_Material provided_:
::::::::::

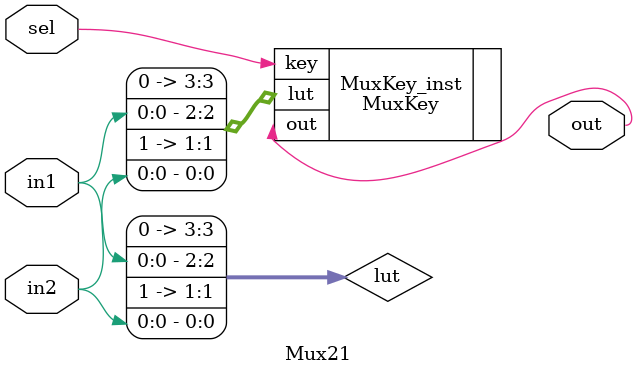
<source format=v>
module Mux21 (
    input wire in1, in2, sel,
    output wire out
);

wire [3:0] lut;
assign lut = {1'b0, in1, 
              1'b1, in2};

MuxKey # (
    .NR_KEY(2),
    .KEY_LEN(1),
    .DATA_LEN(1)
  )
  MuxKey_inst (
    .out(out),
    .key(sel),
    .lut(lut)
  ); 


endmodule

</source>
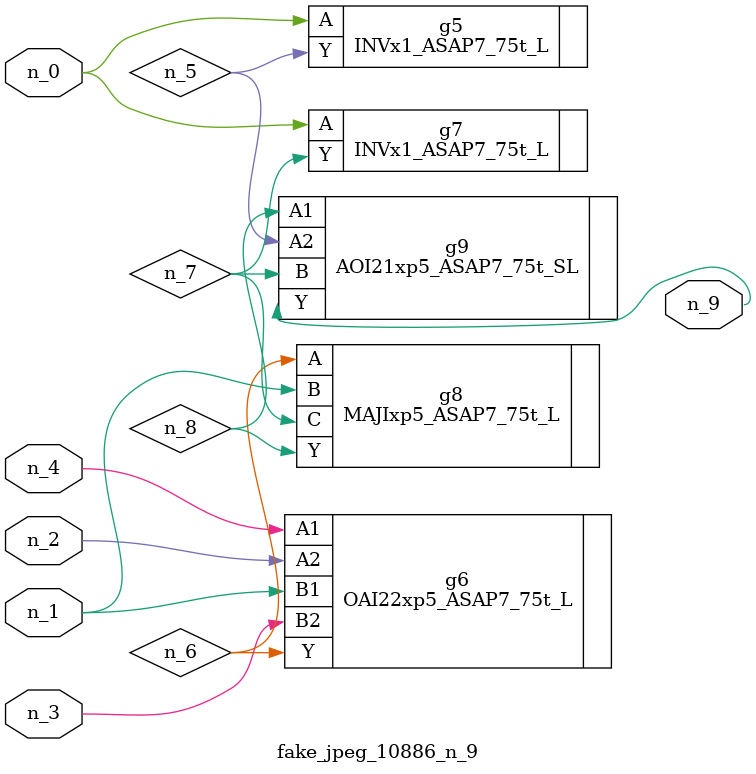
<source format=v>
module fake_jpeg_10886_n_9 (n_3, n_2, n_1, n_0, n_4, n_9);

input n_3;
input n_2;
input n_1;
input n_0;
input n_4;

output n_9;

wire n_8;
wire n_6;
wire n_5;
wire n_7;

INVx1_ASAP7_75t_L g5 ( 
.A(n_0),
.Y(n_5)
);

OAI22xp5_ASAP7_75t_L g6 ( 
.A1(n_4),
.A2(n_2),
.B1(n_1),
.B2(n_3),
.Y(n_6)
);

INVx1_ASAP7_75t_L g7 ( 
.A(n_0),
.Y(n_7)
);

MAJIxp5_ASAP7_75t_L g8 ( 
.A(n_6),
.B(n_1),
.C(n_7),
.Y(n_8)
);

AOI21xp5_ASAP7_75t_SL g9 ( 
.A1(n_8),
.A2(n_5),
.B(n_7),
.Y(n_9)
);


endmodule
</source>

::::::::::

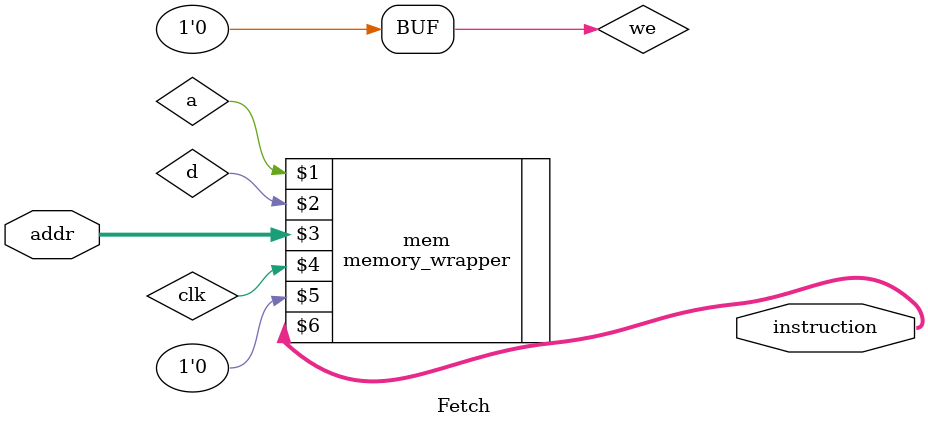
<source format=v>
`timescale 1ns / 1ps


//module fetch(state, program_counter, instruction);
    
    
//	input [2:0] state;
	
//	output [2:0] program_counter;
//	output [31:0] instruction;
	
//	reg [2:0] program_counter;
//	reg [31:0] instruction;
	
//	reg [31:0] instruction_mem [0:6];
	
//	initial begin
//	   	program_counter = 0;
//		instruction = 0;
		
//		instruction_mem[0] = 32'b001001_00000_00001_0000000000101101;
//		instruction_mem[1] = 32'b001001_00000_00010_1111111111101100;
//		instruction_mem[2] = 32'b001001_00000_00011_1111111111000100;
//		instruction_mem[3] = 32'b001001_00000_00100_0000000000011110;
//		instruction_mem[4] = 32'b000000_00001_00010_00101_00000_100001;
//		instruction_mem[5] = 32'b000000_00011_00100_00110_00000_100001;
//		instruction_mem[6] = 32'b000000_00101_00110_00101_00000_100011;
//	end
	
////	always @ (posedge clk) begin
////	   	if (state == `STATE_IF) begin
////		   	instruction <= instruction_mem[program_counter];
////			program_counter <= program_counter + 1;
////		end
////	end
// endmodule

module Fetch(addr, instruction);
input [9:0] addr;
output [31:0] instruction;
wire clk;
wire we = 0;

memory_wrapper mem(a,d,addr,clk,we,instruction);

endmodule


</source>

::::::::::

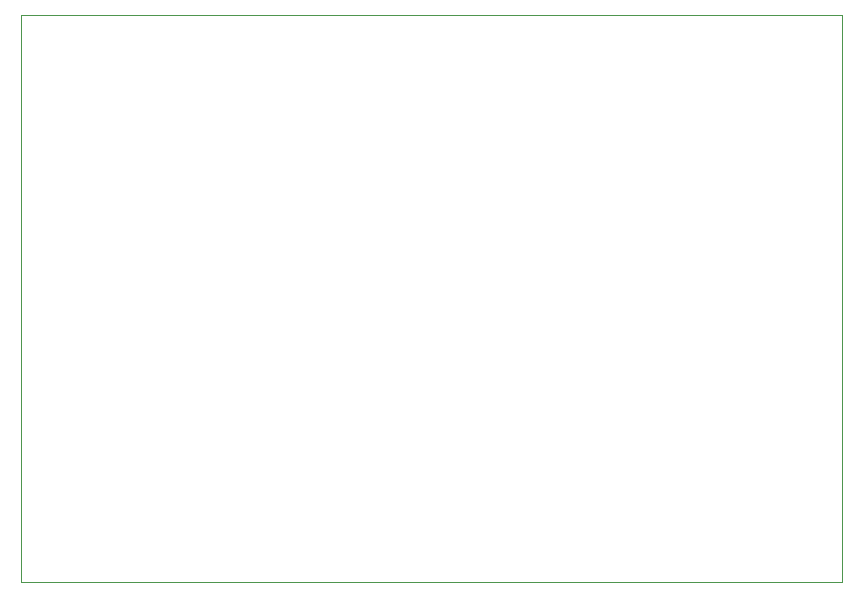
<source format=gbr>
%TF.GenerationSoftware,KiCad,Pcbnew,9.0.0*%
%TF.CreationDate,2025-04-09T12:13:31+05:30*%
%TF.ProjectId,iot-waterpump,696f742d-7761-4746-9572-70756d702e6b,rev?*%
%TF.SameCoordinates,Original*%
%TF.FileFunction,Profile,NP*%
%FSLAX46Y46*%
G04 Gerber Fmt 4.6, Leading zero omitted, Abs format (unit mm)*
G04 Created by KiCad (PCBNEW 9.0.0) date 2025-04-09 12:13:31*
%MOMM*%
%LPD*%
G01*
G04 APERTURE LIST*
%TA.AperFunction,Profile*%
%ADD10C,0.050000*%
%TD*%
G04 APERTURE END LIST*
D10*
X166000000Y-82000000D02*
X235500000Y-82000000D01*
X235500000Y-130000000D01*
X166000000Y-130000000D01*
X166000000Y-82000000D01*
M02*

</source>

::::::::::

Find every line in the records above that holds the word "KiCad", and copy each one.

_Answer to this exercise_:
%TF.GenerationSoftware,KiCad,Pcbnew,9.0.0*%
G04 Created by KiCad (PCBNEW 9.0.0) date 2025-04-09 12:13:31*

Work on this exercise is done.